Topped off the Muscat with some of last year's wine and so stayed at 3+3+3.  Some pictures of the mud, below.

Muscat mud
Rose mud
Topping needed for Muscat

Sunday, May 3, 2015

2014 Muscat day 231, popped stoppers

Oh, yeah, that's right, sometimes after racking I like to use bubblers rather than stoppers.  This time we just put the stoppers back in and two of them popped at different times since racking.  I don't know how long either was out before we noticed.  Sigh.

Saturday, May 2, 2015

2014 Muscat day 230, 3rd rack & blend

Well, it seems that no matter what resolutions we make on crush day, we always bottle too late.

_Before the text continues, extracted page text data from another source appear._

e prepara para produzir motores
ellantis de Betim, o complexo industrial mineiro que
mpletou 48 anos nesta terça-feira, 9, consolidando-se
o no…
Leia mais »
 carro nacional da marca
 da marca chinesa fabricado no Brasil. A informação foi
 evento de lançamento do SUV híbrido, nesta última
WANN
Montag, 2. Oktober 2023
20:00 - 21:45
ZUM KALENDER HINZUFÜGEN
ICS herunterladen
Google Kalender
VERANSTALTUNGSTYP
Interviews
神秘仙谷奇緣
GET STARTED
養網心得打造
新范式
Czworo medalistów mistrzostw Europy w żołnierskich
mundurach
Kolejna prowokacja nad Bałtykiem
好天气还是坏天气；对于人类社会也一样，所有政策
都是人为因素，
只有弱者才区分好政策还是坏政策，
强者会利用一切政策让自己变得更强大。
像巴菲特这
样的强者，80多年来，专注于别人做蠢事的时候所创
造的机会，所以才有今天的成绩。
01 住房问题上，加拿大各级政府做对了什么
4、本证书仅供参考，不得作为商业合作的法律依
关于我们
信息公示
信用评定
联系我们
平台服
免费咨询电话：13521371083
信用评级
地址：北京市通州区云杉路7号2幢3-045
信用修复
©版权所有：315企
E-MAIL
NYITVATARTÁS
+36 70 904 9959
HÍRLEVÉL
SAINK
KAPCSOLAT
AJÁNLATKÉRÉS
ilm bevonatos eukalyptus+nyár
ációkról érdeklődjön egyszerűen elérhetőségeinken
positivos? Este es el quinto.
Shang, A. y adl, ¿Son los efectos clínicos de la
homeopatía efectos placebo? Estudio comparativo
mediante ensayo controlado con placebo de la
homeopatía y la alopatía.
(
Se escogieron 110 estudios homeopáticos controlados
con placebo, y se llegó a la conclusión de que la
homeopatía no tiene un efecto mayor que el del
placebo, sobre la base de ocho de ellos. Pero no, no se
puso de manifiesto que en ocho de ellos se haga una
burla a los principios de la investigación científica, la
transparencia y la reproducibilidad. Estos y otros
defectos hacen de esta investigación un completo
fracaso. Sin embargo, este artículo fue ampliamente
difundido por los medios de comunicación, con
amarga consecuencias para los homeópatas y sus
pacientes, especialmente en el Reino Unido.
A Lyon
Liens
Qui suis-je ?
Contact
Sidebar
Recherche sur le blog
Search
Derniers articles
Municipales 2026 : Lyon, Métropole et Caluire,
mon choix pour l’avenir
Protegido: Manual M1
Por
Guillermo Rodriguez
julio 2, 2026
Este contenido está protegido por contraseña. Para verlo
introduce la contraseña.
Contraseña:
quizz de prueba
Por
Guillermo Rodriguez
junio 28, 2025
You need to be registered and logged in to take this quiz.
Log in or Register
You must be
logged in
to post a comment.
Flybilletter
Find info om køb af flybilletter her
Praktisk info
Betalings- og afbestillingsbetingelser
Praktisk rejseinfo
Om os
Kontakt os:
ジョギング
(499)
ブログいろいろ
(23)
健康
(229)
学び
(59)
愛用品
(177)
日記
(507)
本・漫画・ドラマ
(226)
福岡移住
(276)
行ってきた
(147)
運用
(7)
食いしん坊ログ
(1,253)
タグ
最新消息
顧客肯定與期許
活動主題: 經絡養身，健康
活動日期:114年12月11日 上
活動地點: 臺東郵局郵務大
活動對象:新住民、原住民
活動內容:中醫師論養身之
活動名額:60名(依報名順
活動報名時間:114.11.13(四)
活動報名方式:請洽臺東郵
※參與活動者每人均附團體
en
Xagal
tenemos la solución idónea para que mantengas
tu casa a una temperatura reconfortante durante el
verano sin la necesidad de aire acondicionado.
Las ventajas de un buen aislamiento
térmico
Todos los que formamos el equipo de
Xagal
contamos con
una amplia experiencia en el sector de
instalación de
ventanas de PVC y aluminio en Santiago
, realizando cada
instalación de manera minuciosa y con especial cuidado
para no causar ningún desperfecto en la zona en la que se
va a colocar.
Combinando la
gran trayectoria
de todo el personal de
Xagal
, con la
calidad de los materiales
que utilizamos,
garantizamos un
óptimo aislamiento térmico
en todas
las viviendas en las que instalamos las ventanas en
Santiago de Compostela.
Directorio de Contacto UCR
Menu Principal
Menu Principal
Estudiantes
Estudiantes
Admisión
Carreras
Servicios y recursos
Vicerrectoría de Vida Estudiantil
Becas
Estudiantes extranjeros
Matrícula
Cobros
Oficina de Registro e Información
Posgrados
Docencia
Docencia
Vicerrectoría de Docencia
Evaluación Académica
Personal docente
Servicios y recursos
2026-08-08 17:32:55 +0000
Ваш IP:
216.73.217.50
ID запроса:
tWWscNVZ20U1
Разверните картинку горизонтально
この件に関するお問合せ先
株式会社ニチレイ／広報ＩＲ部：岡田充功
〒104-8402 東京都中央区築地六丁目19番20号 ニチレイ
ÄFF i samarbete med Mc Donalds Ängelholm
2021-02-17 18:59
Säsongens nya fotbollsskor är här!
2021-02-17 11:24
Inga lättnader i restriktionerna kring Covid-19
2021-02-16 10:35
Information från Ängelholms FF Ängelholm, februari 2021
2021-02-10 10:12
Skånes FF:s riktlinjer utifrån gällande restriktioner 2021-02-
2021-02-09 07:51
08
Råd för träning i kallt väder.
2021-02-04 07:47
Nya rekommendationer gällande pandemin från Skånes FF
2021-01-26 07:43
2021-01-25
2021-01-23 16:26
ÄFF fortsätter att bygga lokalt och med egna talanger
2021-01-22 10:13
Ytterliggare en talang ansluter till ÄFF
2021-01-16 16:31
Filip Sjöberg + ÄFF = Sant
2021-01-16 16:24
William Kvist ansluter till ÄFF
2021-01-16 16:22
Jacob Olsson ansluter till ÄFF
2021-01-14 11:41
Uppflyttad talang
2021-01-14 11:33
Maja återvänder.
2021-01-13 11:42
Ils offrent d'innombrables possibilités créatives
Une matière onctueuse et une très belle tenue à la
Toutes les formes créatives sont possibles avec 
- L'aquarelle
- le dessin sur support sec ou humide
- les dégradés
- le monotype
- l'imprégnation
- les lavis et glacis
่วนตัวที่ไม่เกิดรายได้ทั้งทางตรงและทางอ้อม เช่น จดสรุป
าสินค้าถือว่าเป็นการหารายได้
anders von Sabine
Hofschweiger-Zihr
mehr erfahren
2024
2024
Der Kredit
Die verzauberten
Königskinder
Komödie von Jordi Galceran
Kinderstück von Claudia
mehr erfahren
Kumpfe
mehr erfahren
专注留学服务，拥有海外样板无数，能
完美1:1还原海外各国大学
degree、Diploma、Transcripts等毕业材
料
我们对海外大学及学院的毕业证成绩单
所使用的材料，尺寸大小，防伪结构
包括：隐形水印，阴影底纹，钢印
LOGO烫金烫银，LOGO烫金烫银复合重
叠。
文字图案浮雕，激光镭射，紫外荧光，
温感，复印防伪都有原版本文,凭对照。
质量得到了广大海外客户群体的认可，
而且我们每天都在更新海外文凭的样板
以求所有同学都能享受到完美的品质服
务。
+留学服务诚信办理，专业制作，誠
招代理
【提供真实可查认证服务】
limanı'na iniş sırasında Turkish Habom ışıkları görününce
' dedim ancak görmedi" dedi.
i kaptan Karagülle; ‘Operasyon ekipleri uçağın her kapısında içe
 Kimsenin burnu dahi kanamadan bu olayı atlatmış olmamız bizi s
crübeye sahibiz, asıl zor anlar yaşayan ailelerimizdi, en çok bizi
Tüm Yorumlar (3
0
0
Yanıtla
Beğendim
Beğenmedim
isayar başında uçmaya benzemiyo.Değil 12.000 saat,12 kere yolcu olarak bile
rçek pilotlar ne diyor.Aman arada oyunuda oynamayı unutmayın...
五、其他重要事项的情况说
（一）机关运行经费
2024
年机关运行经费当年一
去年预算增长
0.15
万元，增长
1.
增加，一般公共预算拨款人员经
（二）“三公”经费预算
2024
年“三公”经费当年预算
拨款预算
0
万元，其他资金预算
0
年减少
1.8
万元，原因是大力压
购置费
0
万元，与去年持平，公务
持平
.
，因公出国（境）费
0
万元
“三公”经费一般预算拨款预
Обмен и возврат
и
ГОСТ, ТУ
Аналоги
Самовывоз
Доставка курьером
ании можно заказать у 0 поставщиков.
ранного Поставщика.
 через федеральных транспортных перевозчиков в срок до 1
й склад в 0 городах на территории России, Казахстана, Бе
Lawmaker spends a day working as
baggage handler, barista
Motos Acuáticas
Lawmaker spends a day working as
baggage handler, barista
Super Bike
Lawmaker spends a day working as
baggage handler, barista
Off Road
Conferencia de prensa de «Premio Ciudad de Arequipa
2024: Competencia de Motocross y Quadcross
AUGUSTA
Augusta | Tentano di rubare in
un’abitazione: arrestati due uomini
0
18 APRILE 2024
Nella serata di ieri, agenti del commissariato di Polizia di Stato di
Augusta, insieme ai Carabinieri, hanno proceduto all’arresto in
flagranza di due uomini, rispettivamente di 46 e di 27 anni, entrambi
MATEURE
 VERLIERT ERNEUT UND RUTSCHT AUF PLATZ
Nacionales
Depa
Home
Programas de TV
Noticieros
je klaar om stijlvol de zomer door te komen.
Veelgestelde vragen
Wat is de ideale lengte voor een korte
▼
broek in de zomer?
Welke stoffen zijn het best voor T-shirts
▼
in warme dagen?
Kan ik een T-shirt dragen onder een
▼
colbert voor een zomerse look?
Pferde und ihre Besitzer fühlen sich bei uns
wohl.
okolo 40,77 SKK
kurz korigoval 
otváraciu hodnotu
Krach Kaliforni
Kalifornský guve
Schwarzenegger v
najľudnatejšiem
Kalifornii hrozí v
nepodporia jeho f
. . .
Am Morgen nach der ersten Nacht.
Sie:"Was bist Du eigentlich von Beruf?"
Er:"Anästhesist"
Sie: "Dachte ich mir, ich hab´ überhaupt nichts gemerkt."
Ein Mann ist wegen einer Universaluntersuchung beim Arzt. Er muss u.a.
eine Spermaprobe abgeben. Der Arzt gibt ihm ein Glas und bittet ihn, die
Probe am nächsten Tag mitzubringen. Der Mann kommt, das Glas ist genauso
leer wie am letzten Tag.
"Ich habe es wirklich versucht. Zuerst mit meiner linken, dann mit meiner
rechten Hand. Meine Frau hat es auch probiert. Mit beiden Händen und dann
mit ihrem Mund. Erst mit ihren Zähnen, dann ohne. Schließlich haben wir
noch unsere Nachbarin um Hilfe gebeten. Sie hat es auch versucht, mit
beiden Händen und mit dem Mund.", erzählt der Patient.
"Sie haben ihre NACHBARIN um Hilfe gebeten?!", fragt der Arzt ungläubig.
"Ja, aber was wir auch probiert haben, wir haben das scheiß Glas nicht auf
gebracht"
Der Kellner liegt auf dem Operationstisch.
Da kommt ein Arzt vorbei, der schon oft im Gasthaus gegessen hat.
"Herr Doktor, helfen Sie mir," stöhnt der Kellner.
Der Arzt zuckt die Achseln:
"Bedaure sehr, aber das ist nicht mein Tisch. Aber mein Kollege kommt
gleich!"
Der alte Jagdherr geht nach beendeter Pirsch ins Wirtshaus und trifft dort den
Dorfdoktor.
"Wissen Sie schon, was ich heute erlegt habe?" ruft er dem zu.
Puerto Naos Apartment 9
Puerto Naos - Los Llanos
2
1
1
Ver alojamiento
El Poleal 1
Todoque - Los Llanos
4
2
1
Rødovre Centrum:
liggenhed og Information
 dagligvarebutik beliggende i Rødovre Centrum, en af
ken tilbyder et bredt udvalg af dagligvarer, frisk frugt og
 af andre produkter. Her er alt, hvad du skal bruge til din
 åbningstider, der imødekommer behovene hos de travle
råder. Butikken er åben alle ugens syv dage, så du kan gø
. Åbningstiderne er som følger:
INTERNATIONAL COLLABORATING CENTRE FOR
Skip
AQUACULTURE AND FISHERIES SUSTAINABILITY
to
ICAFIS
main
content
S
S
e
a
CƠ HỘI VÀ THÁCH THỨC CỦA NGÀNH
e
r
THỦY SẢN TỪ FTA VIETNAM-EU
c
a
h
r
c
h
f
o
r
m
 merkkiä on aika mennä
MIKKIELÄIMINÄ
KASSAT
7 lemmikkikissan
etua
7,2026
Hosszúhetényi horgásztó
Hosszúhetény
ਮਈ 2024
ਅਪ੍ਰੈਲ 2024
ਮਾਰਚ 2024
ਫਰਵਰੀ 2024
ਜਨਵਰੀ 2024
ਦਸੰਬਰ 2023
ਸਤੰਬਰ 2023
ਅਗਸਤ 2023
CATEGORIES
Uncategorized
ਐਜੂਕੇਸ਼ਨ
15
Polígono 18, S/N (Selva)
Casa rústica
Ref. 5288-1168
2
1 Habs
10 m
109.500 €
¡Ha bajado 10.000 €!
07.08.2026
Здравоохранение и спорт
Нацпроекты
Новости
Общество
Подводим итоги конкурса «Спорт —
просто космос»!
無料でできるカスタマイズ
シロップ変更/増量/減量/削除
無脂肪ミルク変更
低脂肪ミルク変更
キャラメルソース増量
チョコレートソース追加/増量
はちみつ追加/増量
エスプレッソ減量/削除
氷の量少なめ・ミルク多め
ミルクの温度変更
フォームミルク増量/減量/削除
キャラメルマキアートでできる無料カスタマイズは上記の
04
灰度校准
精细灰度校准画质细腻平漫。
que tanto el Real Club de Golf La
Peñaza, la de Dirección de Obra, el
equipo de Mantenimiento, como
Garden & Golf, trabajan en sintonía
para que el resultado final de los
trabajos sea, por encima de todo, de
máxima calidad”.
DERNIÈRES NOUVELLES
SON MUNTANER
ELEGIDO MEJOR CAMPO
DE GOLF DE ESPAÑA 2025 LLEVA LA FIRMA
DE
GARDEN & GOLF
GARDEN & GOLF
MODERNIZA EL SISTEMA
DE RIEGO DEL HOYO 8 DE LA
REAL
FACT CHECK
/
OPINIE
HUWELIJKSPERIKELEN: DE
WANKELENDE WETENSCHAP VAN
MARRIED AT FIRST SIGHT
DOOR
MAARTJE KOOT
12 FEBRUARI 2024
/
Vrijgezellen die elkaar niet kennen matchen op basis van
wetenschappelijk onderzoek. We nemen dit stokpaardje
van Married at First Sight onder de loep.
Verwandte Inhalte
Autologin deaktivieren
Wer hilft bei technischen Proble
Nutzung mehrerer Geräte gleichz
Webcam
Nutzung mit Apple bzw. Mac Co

This morning we tasted the three cb's of Muscat.  Much better than a month or two ago when I thought we might toss it.  Color is fab - dandelion, that's a photo of it from this morning.  Initial pretty intense floral nose, but it dissipates in 15 minutes or so - too bad.  We found variations in the carboys and found that if we blended the wine and let it sit a little the acid wasn't as whack and the the mouthfeel was pretty nice.

So we decided to rack and blend everything, losing a couple or three liters in the process.  We backfilled with some of the wine we bottled very early from this same making.  (We went to backfill with one of the remaining 2010 bottles but found it metallic.)

We'll let it settle through the week and bottle for the June party.

Saturday, January 3, 2015

2014 Muscat, day 91, Jan 3 2015, 2nd racking

1600:
Lori & I racked this afternoon.  Went from 5+5+5 to 5+5+3+ 7x750ml.

Very little waste with the lees, but rather than stretch to 3 full carboys and topping them up or using glass beads for the void, I really wanted to have a little wine bottled for reference & comparison to what we bottle next.  Won't be as clear but it's the taste and feel I want to compare.

I added about 1 ml 10% meta solution per gallon, hoping to raise the readings by maybe 10 ppm or more.  Didn't add anything to the wine we bottled.

I also re-tested the pH - it really the off-the-charts 4.06 I saw yesterday.  In theory, at this pH, we'd need a whacky, tasteable amount of sulphur added to the wine to protect it.  Ain't going there.

Our 2nd racking of the 2013 wine was at about day 75, so we're a little slower this year.  But I'm hoping we'll bottle a month or more earlier than we did last year.

2130:
No visible gassing off - will switch from bubblers to solid bungs tomorrow morning.